Question 169·Easy·Boundaries
In the early twentieth century, department stores began to employ window displays that transformed shopping into a _____ shoppers gathered outside to watch elaborate scenes of everyday life played out by mannequins.
Which choice completes the text so that it conforms to the conventions of Standard English?
For boundaries questions, check whether the text on each side of the blank is an independent clause (a complete sentence). If so, allow only correct ways to join/separate independent clauses: semicolon, period (with correct capitalization), or comma + coordinating conjunction. Eliminate comma splices (comma alone) and run-ons (no comma before a coordinating conjunction when joining two independent clauses).
Hints
Check what’s on each side of the blank
Look at the words after the blank. Do they contain a subject and a verb that could stand alone as a sentence?
Decide whether you’re joining two sentences
If the part after the blank is a complete sentence, you’ll need punctuation that can correctly separate/join two independent clauses.
Use the capitalization rule
On the SAT, you cannot change capitalization.

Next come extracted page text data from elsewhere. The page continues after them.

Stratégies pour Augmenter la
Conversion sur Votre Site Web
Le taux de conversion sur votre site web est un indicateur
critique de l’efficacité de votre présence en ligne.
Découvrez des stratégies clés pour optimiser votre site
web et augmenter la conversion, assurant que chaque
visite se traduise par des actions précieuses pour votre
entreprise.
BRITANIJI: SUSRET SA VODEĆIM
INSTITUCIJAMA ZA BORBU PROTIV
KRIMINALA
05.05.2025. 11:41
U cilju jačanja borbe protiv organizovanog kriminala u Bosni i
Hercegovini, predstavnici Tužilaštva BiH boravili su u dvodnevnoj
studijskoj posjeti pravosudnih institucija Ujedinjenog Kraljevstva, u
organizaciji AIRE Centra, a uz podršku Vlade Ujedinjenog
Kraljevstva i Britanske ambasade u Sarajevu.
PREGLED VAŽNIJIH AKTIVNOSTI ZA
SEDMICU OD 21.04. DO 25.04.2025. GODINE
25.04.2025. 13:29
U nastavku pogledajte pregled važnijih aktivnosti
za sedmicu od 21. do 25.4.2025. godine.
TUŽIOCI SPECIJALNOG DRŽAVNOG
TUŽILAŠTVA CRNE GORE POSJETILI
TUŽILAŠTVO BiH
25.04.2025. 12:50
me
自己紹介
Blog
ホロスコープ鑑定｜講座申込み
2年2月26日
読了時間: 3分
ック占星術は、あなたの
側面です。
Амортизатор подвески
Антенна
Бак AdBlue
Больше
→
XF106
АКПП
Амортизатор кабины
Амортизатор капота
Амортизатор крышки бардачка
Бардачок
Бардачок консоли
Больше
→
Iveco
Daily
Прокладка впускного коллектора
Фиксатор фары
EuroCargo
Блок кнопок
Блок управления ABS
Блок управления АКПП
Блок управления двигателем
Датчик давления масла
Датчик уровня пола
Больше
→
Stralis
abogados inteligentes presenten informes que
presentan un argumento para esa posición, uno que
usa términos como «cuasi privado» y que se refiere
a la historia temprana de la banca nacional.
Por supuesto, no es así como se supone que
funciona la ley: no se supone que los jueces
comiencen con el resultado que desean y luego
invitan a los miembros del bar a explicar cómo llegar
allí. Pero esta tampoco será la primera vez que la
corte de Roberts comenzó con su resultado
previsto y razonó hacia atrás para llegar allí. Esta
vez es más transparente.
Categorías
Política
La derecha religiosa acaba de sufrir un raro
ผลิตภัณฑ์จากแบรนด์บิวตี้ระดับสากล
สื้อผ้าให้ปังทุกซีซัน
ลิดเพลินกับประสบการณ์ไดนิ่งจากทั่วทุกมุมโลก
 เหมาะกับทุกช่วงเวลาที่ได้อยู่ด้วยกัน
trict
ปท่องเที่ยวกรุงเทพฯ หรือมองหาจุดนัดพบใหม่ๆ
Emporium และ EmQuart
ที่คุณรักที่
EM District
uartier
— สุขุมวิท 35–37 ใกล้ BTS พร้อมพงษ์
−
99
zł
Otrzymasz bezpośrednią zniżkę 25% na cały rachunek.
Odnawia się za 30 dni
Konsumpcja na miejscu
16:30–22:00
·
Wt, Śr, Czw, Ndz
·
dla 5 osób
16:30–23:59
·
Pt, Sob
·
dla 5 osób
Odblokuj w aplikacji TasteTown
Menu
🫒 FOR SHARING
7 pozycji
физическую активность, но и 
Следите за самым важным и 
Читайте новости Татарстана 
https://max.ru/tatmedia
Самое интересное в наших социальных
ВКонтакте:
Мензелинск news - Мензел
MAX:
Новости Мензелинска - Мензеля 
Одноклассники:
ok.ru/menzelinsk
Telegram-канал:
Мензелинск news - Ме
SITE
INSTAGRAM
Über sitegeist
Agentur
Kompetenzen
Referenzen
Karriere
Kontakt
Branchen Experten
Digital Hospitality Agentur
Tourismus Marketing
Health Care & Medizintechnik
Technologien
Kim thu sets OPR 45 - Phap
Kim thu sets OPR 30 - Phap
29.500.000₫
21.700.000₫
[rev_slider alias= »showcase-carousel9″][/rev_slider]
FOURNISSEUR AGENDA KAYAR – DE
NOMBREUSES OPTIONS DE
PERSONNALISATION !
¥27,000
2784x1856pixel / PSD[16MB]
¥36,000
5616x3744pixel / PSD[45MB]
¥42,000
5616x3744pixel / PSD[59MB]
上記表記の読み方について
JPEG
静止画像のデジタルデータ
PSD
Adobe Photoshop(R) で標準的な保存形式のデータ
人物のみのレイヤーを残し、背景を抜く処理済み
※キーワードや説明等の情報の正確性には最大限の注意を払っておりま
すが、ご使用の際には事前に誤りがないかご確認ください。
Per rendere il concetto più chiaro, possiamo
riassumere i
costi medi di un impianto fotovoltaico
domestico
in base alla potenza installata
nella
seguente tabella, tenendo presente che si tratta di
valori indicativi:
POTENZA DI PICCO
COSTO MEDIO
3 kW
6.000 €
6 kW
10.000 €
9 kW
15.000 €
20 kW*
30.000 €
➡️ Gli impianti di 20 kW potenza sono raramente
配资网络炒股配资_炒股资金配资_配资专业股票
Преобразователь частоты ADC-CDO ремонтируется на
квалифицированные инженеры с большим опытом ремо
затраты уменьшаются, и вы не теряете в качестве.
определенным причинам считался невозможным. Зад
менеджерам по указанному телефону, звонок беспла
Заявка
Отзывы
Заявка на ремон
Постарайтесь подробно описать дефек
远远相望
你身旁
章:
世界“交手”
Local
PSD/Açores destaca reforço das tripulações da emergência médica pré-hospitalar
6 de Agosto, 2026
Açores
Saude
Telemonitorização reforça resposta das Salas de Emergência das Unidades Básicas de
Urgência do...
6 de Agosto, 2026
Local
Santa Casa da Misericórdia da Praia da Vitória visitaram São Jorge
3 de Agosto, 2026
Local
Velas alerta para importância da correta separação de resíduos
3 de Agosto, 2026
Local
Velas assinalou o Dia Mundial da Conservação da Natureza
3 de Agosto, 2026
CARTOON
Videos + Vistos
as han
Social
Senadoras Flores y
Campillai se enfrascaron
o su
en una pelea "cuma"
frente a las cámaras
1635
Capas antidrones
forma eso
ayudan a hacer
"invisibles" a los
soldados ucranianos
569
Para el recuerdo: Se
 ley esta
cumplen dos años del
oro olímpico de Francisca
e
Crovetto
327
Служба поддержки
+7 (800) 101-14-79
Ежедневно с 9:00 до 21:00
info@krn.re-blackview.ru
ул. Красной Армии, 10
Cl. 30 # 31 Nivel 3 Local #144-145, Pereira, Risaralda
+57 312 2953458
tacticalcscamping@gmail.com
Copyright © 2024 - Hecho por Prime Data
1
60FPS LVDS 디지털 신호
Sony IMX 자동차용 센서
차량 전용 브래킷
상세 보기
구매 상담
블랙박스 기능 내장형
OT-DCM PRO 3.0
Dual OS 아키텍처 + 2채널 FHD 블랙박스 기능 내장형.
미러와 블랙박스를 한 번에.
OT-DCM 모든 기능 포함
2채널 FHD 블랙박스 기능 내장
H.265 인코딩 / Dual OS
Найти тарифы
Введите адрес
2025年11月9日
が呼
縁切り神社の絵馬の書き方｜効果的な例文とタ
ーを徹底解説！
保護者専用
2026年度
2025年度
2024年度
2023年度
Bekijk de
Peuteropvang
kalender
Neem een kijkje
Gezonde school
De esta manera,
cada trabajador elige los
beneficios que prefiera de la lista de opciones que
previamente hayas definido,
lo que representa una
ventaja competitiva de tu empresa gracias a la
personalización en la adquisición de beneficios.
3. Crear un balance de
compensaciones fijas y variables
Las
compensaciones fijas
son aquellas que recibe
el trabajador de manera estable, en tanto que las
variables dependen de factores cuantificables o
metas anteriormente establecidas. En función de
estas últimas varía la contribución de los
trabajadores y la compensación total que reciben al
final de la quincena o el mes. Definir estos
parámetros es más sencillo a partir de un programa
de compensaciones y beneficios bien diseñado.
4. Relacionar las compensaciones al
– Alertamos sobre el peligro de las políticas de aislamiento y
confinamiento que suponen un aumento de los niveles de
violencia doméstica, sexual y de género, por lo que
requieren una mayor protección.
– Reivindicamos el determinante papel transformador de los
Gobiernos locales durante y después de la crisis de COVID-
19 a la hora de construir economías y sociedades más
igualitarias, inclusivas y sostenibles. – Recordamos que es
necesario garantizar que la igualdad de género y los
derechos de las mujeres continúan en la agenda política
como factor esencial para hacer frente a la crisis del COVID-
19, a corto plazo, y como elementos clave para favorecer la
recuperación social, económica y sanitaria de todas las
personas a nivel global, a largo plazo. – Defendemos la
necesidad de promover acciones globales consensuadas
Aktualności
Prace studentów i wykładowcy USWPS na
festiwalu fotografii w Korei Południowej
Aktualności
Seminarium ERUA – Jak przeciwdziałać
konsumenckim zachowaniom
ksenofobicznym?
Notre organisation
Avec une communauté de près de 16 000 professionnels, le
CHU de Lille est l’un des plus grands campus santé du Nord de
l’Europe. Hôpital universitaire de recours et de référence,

If a period would force the next word to be capitalized, eliminate that option.
Step-by-step Explanation
Identify what comes before the blank
Read up to the blank:
"In the early twentieth century, department stores began to employ window displays that transformed shopping into a"
The subject is department stores, and the verb phrase is began to employ ... that transformed .... This is the start of an independent clause that will be complete once the object (spectacle) is supplied.
Identify the clause after the blank
Read after the blank:
"shoppers gathered outside to watch elaborate scenes of everyday life played out by mannequins."
This has a subject (shoppers) and a verb (gathered), so it is an independent clause.
Decide what kind of boundary is needed
Because the text is forming two independent clauses, the blank must supply a boundary that correctly connects or separates independent clauses. Valid choices include:
- a semicolon
- a period (but then the next sentence must start with a capital letter)
- a comma + coordinating conjunction (FANBOYS)
Test each option
Substitute each option into the sentence:
- spectacle and → "...into a spectacle and shoppers gathered..." This uses a coordinating conjunction to join two independent clauses but is missing the required comma before and, creating a run-on.
- spectacle. → "...into a spectacle. shoppers gathered..." After a period, shoppers would need to be capitalized, but capitalization cannot be changed.
- spectacle, → "...into a spectacle, shoppers gathered..." This is a comma splice (two independent clauses joined by only a comma).
- spectacle; → "...into a spectacle; shoppers gathered..." A semicolon correctly joins two independent clauses, so the correct choice is spectacle;.